◆ Required tasks:
#1 In the passage about fearing change below, what quote does the writer remember their mom saying during high school?
#2 List every specific thing the passage about fearing change says the writer was scared about after going to college.
*** Opening of Page text ***
I distinctly remember a quote my mom told me in high school: “I’m scared things will change, and I’m scared they won’t.” I was scared of high school never changing, because high school was a dark time for me, and I couldn’t wait for college. And then things changed, and I went to college, and I was scared about all of this independence, new classes, and bus routes. I wanted things to go back to high school, which I so desperately tried to leave. It’s really no different to what’s happening now. Things are changing, and it’s scary. You were given your own time, your own choices, and it feels like it’s being taken away. You feel like you’re going back to eighteen year old you.

Except you’re not.
*** Close of Page text ***
*** Opening of Dataset content ***
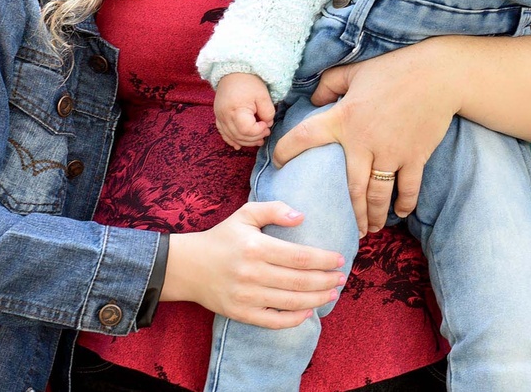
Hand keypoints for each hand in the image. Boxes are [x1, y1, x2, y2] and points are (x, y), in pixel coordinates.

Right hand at [162, 202, 345, 327]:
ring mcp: (246, 296)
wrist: (188, 266)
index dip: (324, 260)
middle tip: (341, 278)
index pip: (300, 256)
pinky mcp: (240, 313)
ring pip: (291, 302)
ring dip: (317, 299)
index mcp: (256, 247)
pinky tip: (308, 312)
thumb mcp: (245, 214)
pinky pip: (273, 321)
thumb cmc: (222, 237)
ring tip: (332, 293)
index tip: (340, 260)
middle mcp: (252, 273)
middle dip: (326, 280)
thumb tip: (301, 216)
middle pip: (300, 281)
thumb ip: (274, 209)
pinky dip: (293, 319)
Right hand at [214, 73, 275, 148]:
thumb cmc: (249, 82)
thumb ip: (267, 112)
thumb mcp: (263, 95)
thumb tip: (267, 124)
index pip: (247, 130)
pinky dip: (231, 140)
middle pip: (239, 136)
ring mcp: (219, 117)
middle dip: (254, 138)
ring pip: (231, 136)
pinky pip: (223, 133)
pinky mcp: (218, 116)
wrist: (233, 71)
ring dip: (245, 141)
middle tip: (266, 133)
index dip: (258, 131)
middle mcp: (224, 116)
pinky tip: (238, 145)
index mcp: (236, 110)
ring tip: (258, 140)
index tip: (266, 124)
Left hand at [272, 40, 460, 235]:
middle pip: (351, 188)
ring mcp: (391, 153)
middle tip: (350, 228)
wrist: (437, 74)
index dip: (286, 150)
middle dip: (351, 213)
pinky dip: (404, 203)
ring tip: (372, 228)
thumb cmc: (394, 69)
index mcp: (344, 118)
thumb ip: (329, 83)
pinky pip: (408, 188)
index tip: (277, 163)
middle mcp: (364, 142)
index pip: (306, 136)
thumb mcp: (354, 71)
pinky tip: (400, 212)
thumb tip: (314, 99)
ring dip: (374, 215)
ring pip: (378, 194)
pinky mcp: (415, 156)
*** Close of Dataset content ***
◆ Task responses:
#1 “I’m scared things will change, and I’m scared they won’t.”

#2
- Independence
- New classes
- Bus routes